# ACTIVITY
Transcribe the passage of the text on organizational culture change starting at "Culture stands on" and ending at "few key steps.".

No matter the outcome, culture becomes modified. Either this company is now seen as more caring by their employees, or colder than they thought.
Culture stands on its own, grown from traditions and modified by policy. We wouldn’t need policy if the right culture was in place. We could count on each other to do what was right. As an organization grows, its culture becomes fragmented, and policies grow out of inconsistent management.
If you are trying to bring about change in a large organization, this compounds the problem. You may be trying to change the culture, but there are many cultures, most of which will at first attempt to reject change, like an organ donation the body has rejected.
But it can be done. Here are a few key steps.
- Get a clear picture of what the new culture is and why the organization must adopt it.
- Immerse the top leaders in the primary elements of the desired culture, allowing them the opportunity to help shape it.
- Get the messages lined up, and include some symbolic actions. If we want our teams to work virtually, get them the equipment they need to do so. If you want people to spend less time on administrative tasks, put some lean teams together to simplify work processes. If you want everyone to be more cost conscious, remove some visible executive perks.
- Have the leaders commit to conversations in their teams about the desired culture. Have them seek feedback on what they can do to help promote the change.
- Be a relentless listener. Ask what else can be done to help people and listen to the responses. Act on them visibly. Find something about the current culture that bothers people and shift it with the changes.
- Show the impact when reporting on business progress. How is the change helping improve the business result?
Change is hard. For most employees, a change in ownership or loss of job is the hardest reality they may have to face. Internal change is emotionally tough if not just plain hard.
HR is often in the role of leading change. If you think about it in an organized way, identify the policy, tradition, and culture barriers that can get in the way, you have a good chance of developing solutions that will stick.
This is where HR can shine. We are not guardians of culture, we are experts at understanding how culture can be optimized for the business need and the corporate mission. Find the tools and make it so.

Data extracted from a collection

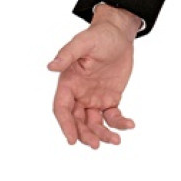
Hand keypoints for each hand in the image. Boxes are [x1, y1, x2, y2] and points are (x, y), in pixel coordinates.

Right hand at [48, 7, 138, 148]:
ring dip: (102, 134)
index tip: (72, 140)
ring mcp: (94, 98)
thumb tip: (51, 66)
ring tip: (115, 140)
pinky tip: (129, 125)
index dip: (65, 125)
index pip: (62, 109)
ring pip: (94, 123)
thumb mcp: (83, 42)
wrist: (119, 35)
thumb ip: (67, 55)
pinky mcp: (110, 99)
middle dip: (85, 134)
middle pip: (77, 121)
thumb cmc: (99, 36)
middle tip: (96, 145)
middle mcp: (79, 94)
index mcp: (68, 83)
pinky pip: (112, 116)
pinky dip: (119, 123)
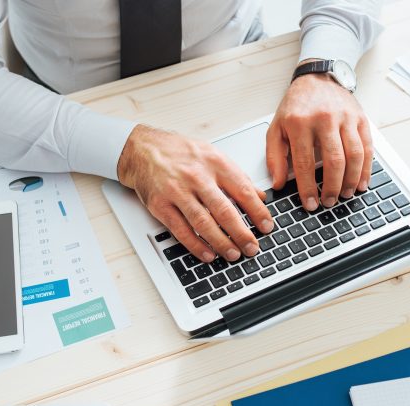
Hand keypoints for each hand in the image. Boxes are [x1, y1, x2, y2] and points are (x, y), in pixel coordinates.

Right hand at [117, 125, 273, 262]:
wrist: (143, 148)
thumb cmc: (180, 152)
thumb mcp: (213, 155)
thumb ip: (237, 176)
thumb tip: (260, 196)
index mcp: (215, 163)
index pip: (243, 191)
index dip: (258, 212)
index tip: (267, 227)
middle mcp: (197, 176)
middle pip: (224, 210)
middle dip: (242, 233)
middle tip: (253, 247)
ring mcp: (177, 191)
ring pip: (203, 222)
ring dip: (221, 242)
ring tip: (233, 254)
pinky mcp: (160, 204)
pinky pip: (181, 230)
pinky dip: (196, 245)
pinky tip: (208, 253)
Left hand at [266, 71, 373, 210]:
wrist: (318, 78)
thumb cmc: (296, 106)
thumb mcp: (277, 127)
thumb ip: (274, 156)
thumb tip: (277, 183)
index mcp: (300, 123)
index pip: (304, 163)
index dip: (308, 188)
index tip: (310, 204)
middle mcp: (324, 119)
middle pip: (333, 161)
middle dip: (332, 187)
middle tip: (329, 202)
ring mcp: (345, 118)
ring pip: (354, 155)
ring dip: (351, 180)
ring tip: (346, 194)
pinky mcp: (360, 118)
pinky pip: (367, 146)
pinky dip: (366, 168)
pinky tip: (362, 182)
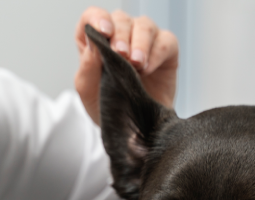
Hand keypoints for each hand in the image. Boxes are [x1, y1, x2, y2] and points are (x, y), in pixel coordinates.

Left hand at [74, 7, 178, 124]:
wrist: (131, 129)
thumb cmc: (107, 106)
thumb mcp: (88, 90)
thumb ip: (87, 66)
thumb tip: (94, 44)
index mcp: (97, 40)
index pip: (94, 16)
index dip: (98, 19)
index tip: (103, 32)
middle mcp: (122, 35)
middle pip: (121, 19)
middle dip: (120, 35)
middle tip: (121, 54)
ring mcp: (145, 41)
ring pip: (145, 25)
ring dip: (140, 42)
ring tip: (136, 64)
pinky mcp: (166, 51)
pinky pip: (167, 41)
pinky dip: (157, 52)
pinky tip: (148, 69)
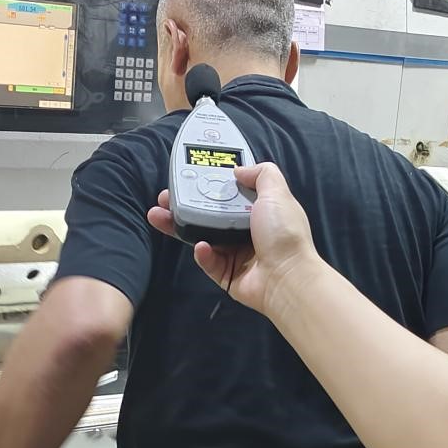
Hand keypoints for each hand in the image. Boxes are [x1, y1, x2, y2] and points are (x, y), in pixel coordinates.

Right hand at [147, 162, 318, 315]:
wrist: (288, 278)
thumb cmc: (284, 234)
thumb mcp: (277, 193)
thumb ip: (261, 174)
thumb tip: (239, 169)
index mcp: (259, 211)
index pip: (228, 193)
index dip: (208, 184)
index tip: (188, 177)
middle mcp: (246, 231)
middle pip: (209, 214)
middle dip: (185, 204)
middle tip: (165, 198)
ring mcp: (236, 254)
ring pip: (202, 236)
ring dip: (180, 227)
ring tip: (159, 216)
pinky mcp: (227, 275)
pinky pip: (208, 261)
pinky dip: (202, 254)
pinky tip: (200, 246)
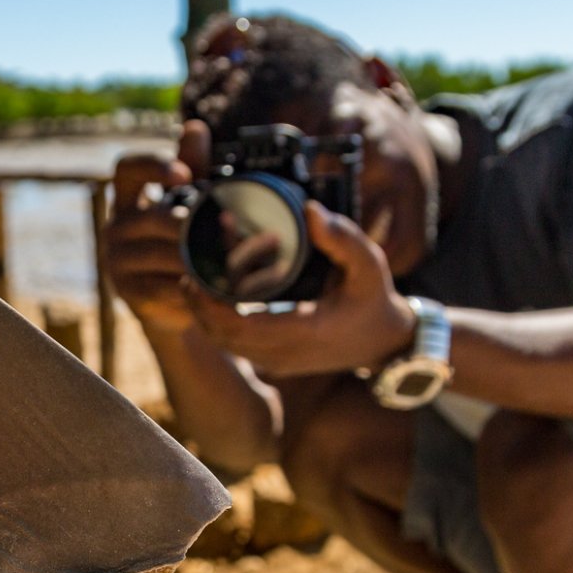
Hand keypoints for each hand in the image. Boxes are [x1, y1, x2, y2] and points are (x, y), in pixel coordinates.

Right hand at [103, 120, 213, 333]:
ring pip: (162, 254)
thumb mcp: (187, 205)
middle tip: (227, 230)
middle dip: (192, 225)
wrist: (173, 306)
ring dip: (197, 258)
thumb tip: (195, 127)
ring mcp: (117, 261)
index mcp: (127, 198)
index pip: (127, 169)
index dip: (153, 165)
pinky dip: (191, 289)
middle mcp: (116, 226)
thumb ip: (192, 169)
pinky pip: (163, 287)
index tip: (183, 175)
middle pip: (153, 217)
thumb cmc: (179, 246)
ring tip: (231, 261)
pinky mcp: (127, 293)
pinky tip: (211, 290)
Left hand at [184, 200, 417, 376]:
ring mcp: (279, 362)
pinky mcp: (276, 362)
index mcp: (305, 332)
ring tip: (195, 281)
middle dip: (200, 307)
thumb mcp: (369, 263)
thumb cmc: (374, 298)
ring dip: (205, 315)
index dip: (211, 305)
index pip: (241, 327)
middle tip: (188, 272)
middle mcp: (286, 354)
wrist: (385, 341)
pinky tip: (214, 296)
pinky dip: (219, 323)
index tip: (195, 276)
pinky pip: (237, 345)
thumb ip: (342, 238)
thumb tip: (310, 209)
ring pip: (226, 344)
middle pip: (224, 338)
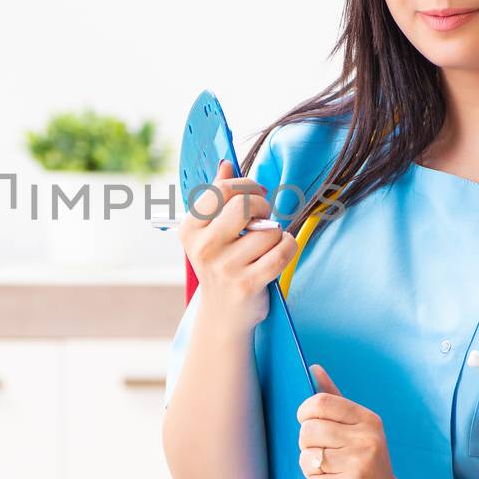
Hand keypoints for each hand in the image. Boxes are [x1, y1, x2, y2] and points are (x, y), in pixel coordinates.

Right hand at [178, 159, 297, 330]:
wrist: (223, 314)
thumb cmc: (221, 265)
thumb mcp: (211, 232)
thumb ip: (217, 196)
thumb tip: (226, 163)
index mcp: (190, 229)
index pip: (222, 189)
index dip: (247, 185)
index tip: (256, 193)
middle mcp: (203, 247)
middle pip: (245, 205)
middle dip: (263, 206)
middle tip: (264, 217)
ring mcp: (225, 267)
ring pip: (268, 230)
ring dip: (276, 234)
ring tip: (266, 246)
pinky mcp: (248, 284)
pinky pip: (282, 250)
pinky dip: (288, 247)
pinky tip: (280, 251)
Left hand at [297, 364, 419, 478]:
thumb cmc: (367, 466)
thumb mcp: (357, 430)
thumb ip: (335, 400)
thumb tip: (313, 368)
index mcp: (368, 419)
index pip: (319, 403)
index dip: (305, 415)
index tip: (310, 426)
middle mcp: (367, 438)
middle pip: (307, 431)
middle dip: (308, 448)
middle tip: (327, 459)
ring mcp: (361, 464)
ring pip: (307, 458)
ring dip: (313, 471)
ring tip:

# SOLUTION BELOW
Culture stands on its own, grown from traditions and modified by policy. We wouldn’t need policy if the right culture was in place. We could count on each other to do what was right. As an organization grows, its culture becomes fragmented, and policies grow out of inconsistent management.
If you are trying to bring about change in a large organization, this compounds the problem. You may be trying to change the culture, but there are many cultures, most of which will at first attempt to reject change, like an organ donation the body has rejected.
But it can be done. Here are a few key steps.